PROVIDED MATERIAL:
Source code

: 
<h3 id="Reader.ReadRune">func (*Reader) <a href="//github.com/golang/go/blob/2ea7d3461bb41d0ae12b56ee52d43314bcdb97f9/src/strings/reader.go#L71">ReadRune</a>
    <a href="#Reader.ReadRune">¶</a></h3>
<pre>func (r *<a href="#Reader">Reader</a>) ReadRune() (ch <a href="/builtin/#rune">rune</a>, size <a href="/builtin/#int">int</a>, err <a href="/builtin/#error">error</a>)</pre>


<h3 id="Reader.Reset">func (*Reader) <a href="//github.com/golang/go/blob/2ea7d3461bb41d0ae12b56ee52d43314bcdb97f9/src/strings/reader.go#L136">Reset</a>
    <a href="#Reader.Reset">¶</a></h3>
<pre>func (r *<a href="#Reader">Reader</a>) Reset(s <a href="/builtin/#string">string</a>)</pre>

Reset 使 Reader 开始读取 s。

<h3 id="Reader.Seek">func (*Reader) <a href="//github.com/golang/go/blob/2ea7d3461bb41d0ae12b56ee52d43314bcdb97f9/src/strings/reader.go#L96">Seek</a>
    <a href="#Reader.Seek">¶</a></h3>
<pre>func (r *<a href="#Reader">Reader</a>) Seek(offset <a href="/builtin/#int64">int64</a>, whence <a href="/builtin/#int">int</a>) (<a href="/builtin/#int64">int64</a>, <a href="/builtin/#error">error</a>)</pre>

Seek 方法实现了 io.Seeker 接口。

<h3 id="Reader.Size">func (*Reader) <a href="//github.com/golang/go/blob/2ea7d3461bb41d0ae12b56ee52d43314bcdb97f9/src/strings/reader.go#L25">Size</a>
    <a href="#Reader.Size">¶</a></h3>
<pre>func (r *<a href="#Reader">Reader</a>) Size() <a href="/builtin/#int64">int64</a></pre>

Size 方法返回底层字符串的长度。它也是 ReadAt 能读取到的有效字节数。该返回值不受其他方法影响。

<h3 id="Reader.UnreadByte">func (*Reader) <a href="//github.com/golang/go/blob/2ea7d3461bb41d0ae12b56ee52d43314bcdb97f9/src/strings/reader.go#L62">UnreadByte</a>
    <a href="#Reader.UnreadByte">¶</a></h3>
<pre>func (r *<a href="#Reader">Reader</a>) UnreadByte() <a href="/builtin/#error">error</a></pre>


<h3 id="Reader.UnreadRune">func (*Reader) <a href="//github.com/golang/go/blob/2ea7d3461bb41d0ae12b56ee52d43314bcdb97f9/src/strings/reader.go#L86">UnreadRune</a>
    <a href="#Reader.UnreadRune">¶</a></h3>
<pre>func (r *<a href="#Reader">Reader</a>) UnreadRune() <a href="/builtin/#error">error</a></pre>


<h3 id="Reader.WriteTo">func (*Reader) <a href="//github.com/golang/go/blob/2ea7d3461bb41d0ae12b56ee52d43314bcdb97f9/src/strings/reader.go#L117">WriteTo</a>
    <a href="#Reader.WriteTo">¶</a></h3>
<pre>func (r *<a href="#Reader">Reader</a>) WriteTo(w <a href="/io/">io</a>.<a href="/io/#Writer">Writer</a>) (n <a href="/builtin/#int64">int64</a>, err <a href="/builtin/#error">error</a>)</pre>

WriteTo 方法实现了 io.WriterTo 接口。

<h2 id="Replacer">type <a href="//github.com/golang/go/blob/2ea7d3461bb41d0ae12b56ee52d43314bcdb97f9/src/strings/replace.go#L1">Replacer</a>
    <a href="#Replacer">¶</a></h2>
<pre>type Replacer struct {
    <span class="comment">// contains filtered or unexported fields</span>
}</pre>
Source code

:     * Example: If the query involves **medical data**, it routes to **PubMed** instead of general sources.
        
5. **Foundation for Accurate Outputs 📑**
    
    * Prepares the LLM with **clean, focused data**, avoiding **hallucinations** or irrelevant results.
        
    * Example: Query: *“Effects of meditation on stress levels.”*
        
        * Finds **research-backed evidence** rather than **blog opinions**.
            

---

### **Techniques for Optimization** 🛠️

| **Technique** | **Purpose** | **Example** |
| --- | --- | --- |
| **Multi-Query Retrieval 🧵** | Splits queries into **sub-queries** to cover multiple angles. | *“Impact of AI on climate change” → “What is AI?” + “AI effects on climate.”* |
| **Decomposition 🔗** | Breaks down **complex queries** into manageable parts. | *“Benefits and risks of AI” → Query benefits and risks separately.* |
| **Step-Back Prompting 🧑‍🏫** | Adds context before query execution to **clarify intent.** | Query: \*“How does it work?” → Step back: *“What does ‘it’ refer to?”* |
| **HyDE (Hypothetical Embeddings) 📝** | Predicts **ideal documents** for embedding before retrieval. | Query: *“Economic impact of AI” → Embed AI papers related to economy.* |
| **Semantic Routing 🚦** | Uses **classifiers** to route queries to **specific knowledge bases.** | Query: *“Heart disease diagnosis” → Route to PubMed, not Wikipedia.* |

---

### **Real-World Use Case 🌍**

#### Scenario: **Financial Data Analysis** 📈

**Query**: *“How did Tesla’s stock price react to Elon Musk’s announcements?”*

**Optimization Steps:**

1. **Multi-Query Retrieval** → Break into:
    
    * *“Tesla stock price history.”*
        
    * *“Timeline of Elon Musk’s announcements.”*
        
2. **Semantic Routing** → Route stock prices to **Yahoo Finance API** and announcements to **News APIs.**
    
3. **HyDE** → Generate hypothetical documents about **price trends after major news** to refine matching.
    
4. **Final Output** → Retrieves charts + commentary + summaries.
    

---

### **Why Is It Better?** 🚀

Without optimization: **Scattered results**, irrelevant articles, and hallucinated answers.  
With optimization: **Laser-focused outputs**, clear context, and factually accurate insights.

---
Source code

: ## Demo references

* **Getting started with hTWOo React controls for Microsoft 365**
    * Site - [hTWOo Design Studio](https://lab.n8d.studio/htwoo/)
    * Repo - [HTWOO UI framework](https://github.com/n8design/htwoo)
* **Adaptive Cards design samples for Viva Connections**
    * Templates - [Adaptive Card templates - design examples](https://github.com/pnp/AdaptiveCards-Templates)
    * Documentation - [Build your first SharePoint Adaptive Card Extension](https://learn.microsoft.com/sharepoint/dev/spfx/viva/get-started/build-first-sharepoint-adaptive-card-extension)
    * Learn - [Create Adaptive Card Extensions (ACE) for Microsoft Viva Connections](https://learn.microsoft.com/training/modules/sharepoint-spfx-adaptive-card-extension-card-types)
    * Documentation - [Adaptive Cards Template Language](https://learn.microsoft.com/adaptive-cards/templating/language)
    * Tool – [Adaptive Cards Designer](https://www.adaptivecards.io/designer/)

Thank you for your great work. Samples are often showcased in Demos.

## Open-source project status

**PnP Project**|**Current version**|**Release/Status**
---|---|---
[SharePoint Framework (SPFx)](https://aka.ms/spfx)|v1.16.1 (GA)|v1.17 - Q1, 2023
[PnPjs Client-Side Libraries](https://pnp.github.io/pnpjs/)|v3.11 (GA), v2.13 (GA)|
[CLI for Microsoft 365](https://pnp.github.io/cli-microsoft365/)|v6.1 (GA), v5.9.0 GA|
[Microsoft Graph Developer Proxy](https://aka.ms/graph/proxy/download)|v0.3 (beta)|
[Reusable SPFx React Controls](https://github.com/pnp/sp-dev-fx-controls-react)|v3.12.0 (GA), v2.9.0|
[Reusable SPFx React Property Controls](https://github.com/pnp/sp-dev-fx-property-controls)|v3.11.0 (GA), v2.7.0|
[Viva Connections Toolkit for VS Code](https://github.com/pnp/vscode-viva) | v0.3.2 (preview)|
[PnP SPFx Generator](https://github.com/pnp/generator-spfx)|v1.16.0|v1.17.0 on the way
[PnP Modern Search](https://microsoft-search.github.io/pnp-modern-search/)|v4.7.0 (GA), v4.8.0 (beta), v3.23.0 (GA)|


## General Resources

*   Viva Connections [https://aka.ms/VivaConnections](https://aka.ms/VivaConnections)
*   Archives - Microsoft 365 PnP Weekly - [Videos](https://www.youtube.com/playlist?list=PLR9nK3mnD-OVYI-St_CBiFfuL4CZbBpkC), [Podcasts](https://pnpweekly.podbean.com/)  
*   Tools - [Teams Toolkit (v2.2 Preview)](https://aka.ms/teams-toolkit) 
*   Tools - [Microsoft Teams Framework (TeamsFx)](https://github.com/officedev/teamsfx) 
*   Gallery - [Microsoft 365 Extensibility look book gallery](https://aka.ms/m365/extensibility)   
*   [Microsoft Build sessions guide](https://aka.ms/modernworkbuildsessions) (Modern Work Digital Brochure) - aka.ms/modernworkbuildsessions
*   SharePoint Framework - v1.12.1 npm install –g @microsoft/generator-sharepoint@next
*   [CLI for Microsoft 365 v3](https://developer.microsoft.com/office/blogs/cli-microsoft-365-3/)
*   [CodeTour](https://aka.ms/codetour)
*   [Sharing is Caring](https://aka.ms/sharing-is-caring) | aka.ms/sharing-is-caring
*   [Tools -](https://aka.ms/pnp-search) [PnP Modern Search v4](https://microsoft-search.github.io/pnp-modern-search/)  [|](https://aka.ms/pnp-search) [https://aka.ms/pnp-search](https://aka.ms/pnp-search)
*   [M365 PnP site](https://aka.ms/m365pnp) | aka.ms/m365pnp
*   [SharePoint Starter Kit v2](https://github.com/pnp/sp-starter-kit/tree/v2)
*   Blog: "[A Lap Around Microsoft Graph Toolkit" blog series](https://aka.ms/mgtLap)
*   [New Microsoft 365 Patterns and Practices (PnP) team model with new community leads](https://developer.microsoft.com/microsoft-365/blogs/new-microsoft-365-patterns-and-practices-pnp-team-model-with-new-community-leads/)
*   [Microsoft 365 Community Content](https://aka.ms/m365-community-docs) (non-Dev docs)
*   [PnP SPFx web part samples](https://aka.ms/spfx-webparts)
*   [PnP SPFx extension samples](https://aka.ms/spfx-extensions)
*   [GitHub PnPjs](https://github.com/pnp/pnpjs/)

WHAT IS BEING ASKED: The response consists of the lines above that contain "Elon".

THE COMPLETED TASK:
**Query**: *“How did Tesla’s stock price react to Elon Musk’s announcements?”*
    * *“Timeline of Elon Musk’s announcements.”*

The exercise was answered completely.